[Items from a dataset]
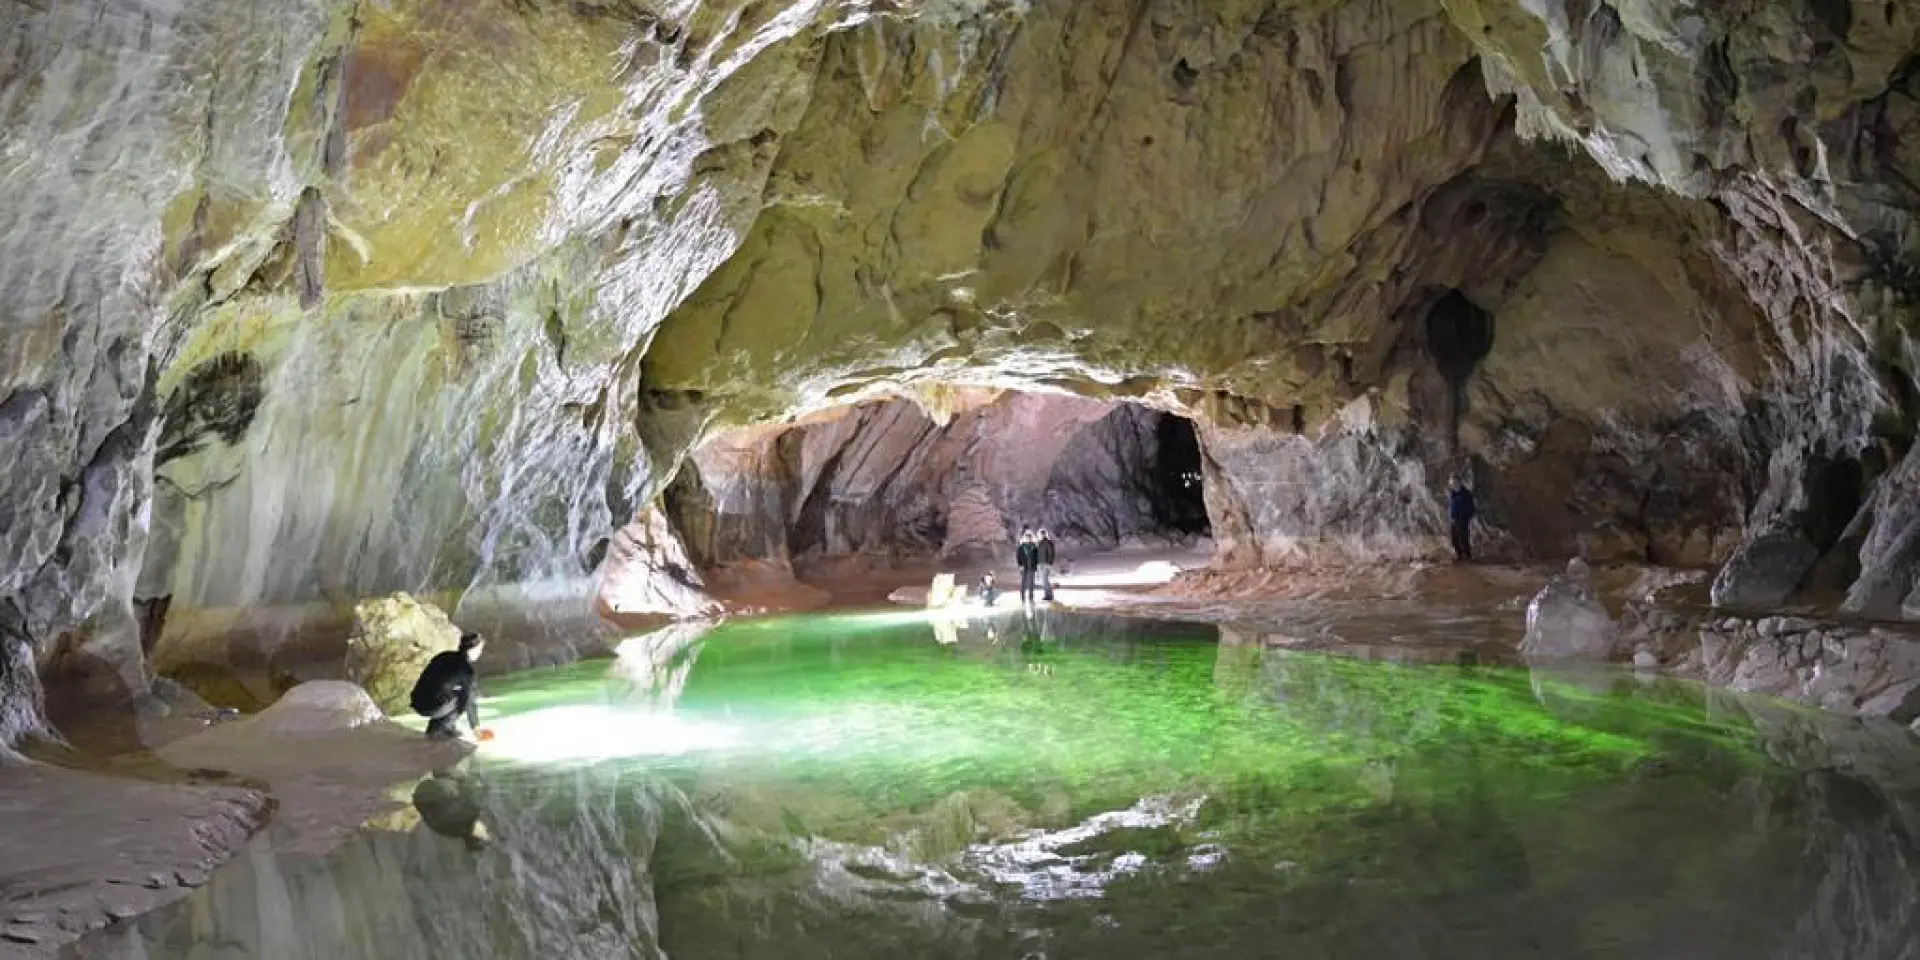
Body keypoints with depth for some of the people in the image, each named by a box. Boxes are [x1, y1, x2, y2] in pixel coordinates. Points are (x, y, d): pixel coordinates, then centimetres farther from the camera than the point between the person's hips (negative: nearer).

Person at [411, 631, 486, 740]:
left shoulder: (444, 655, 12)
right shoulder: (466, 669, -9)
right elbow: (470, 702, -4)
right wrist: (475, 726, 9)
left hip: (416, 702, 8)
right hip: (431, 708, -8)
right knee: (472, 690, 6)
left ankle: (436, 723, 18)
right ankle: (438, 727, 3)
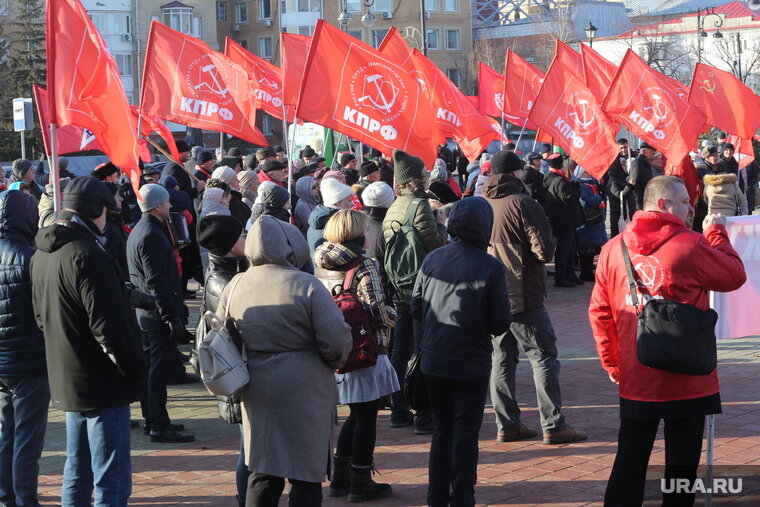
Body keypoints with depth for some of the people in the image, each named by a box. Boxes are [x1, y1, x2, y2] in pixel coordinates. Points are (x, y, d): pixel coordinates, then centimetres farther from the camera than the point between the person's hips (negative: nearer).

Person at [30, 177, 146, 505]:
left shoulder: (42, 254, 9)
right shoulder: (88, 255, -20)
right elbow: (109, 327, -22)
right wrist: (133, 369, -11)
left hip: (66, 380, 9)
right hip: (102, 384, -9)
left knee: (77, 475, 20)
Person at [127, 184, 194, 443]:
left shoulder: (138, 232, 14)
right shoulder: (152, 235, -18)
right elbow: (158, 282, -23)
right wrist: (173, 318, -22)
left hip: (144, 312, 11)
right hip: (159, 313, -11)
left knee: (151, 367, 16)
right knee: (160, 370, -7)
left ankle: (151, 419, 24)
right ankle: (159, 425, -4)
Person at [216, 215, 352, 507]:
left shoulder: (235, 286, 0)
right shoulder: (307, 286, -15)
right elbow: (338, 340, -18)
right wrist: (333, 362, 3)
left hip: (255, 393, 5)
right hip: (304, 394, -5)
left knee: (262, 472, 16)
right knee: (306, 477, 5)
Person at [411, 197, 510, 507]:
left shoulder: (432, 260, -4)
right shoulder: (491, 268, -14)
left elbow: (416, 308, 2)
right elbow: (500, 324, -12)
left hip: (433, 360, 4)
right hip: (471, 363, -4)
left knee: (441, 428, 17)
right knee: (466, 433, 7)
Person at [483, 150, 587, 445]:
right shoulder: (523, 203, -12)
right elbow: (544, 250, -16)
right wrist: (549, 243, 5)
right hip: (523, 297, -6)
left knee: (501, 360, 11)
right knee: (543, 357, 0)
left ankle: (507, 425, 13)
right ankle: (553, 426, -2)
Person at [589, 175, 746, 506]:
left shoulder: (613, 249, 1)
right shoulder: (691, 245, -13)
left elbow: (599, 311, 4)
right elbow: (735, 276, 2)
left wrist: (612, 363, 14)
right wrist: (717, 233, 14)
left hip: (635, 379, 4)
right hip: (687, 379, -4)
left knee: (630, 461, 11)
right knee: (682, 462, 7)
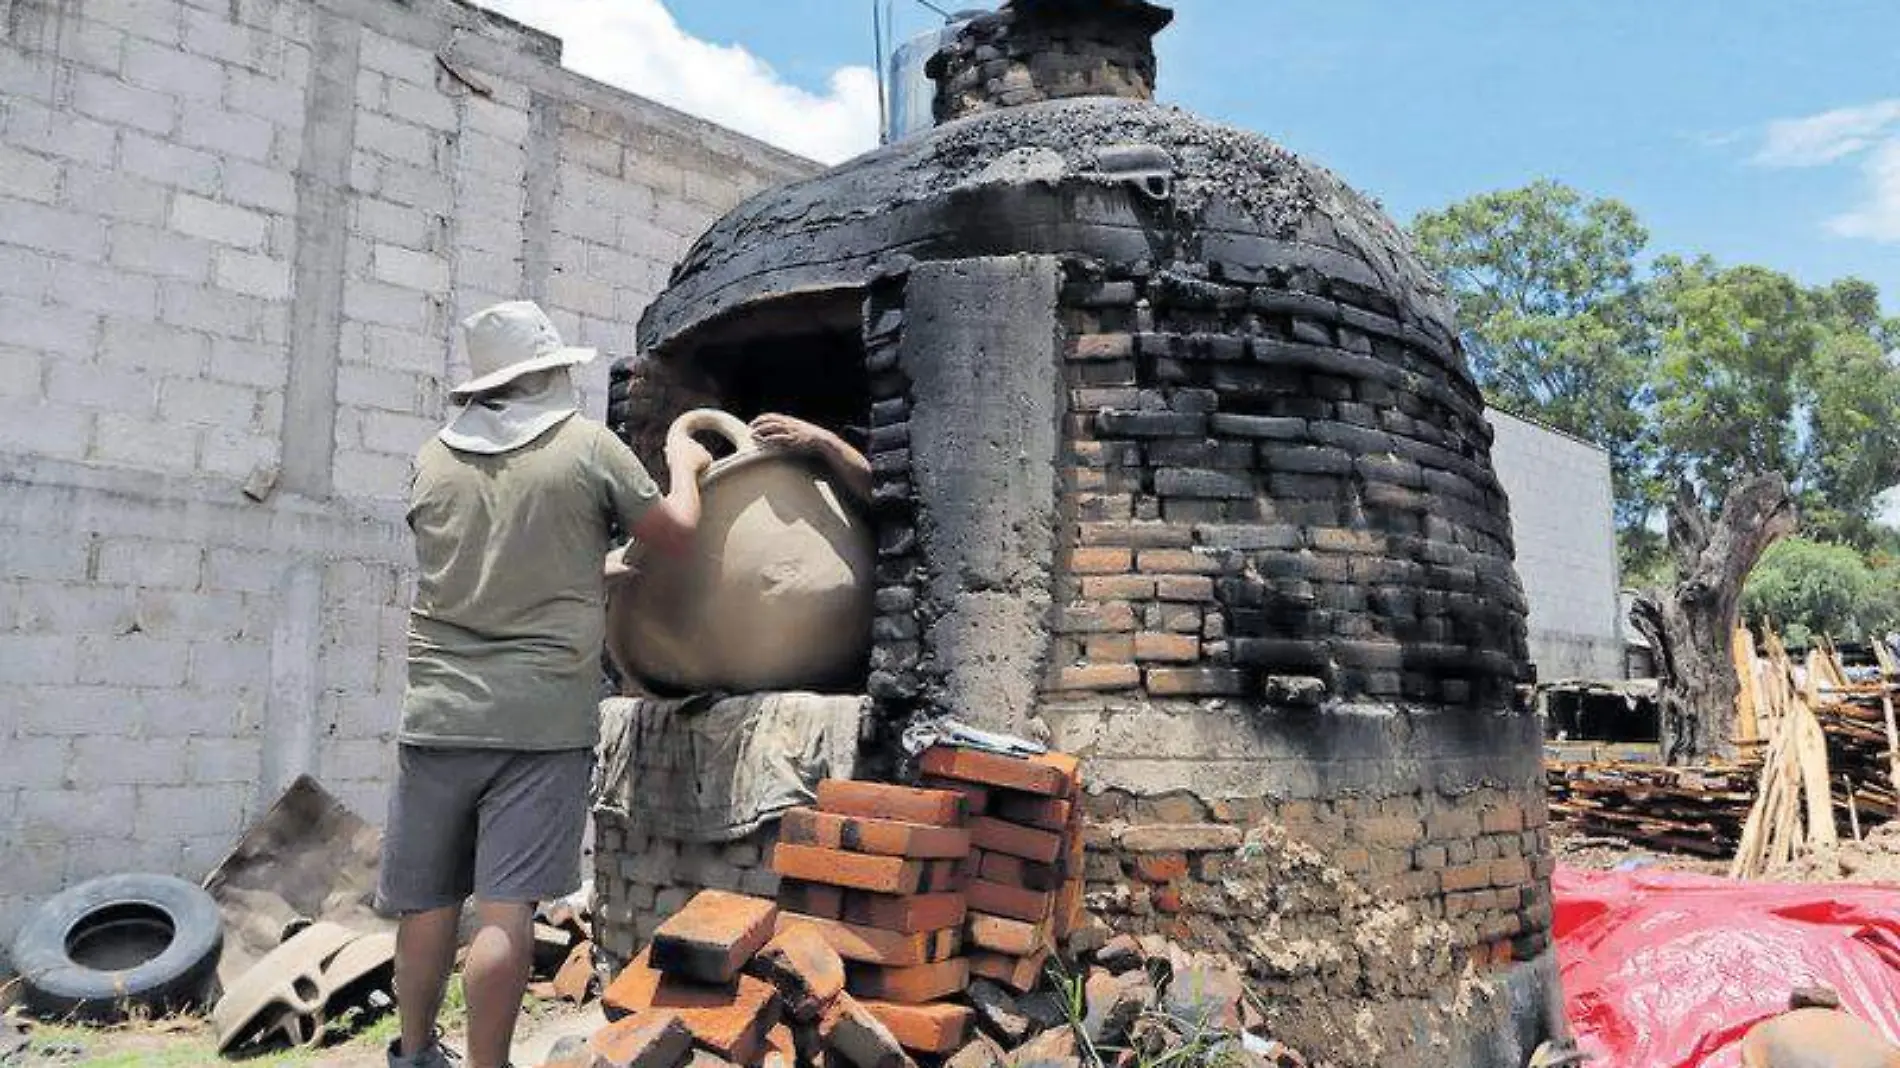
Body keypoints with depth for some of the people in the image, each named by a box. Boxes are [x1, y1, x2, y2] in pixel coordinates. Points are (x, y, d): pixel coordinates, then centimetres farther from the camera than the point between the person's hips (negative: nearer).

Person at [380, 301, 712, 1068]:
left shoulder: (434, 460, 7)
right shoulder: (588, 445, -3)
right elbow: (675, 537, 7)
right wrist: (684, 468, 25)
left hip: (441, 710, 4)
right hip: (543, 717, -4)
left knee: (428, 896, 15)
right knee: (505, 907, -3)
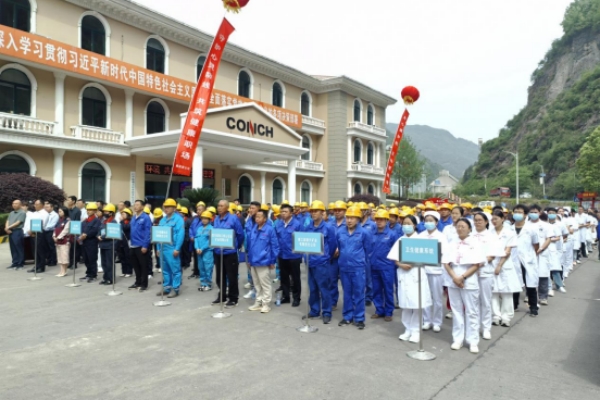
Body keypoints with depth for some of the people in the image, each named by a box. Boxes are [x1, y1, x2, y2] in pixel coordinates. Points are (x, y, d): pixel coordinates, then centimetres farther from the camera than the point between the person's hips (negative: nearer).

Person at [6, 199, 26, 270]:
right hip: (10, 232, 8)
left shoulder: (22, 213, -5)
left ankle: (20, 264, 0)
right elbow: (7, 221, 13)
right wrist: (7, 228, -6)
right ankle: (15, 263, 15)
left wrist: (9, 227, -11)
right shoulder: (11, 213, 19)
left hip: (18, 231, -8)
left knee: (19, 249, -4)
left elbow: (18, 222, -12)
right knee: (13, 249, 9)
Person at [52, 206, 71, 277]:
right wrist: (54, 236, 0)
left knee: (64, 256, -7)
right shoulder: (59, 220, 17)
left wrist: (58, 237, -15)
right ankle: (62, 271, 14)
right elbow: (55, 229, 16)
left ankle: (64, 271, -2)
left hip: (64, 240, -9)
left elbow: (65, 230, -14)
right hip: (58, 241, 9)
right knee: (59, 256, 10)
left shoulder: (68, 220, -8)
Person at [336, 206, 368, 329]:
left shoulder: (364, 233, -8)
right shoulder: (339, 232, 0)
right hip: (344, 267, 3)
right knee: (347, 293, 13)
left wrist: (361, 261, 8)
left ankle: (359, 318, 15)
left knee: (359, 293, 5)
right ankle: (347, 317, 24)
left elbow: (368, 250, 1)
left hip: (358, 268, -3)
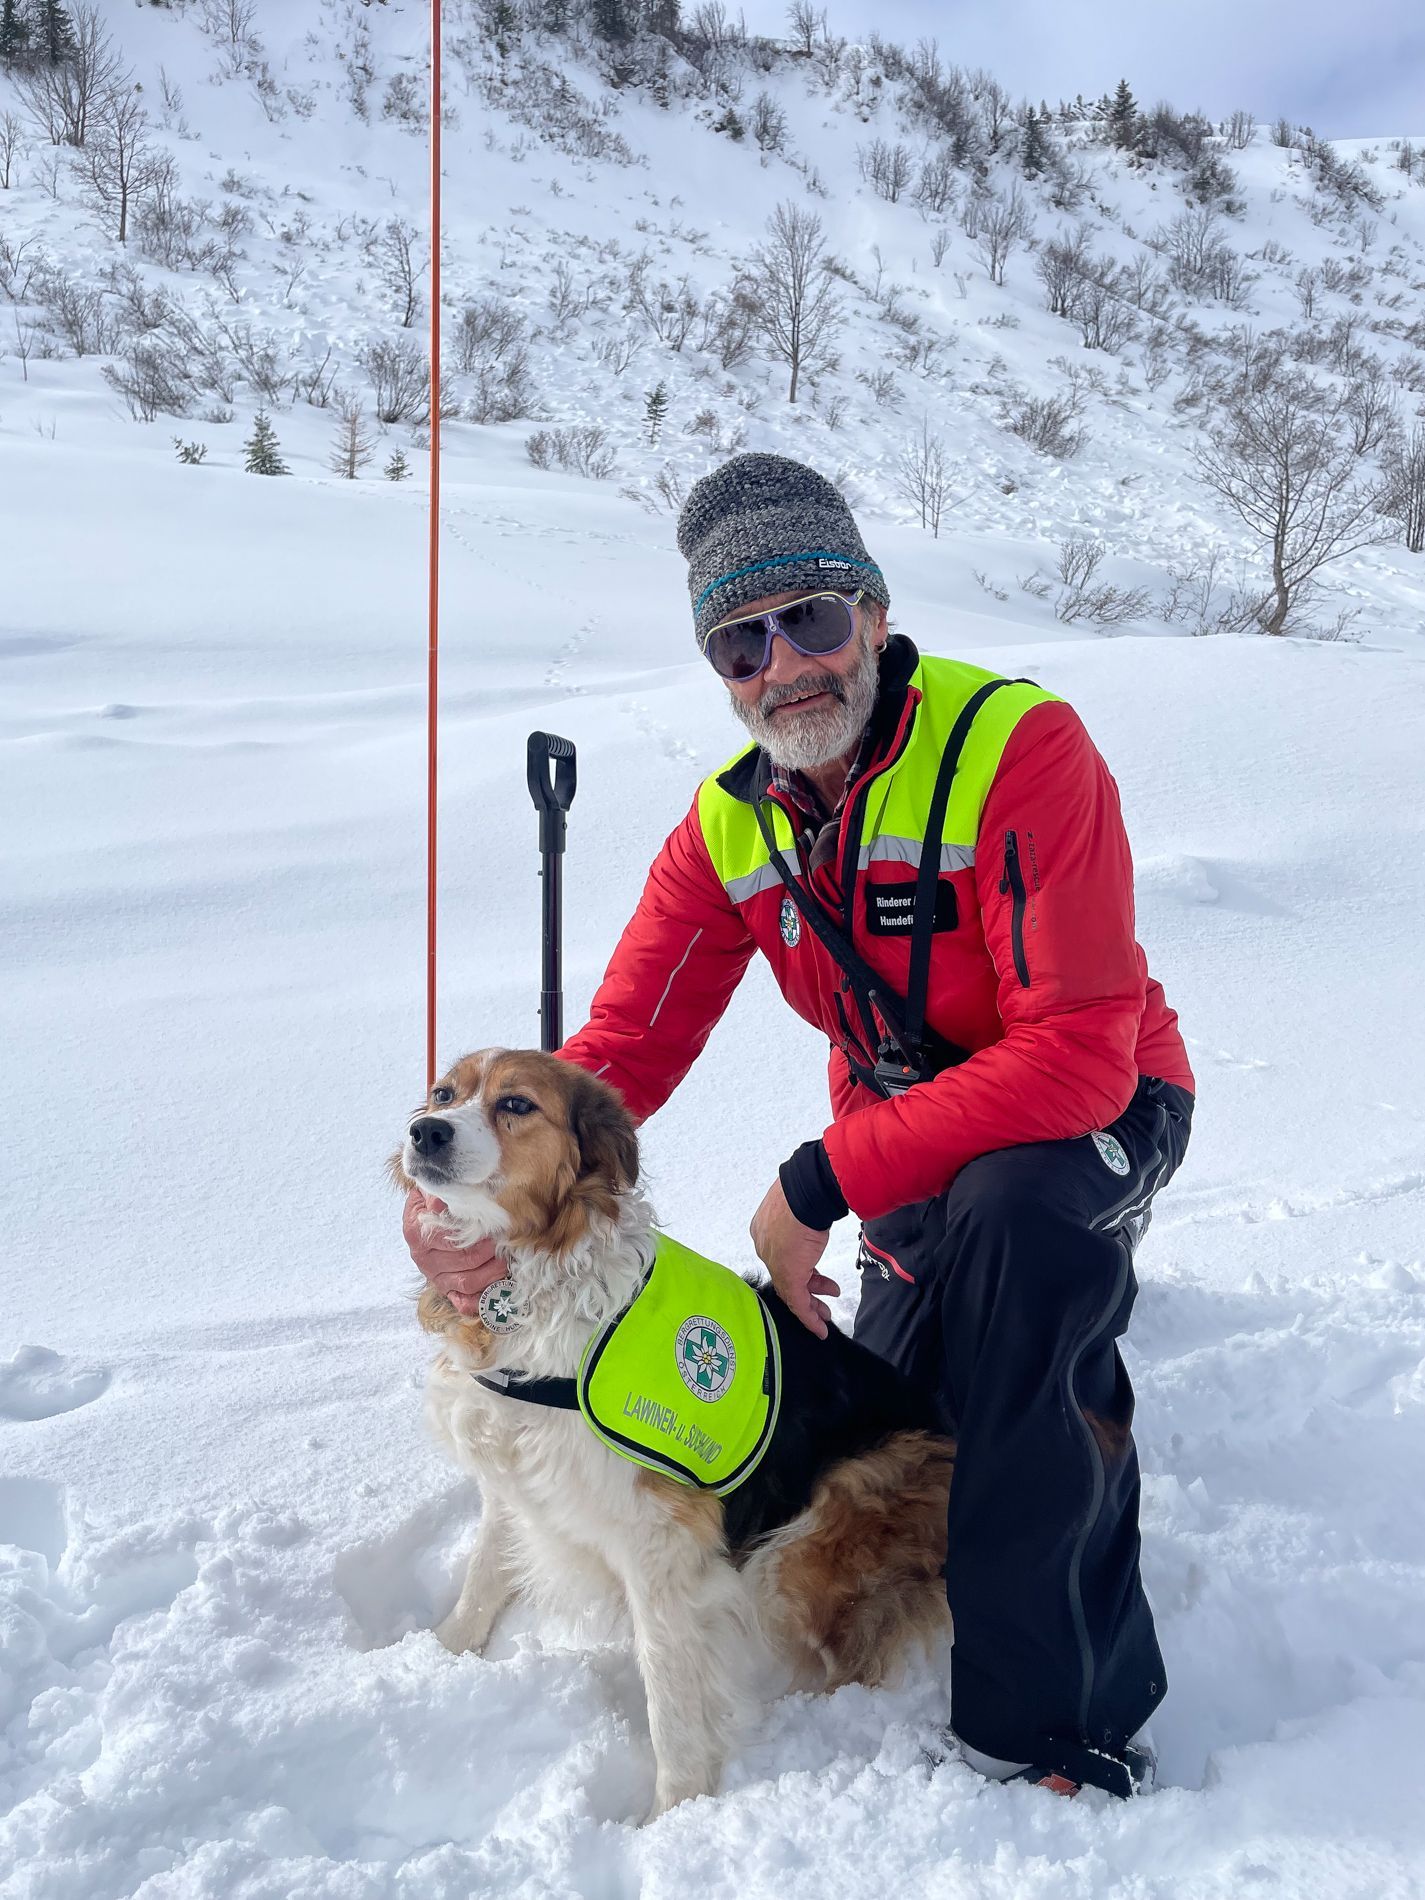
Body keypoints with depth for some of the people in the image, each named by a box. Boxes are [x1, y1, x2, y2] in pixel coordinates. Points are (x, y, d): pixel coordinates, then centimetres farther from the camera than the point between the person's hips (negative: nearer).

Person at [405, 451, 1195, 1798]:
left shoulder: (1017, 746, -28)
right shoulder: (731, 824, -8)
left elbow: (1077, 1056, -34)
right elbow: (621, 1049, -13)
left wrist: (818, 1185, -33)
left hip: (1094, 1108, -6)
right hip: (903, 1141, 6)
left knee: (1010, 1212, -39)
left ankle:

## Work instruction
This exercise calls for the line containing "right elbow: (621, 1049, -13)" and each line after it in the records, copied exactly.

## Answer to this problem
right elbow: (621, 1049, -13)
left wrist: (818, 1185, -33)
left hip: (1094, 1108, -6)
right hip: (903, 1141, 6)
left knee: (1010, 1212, -39)
left ankle:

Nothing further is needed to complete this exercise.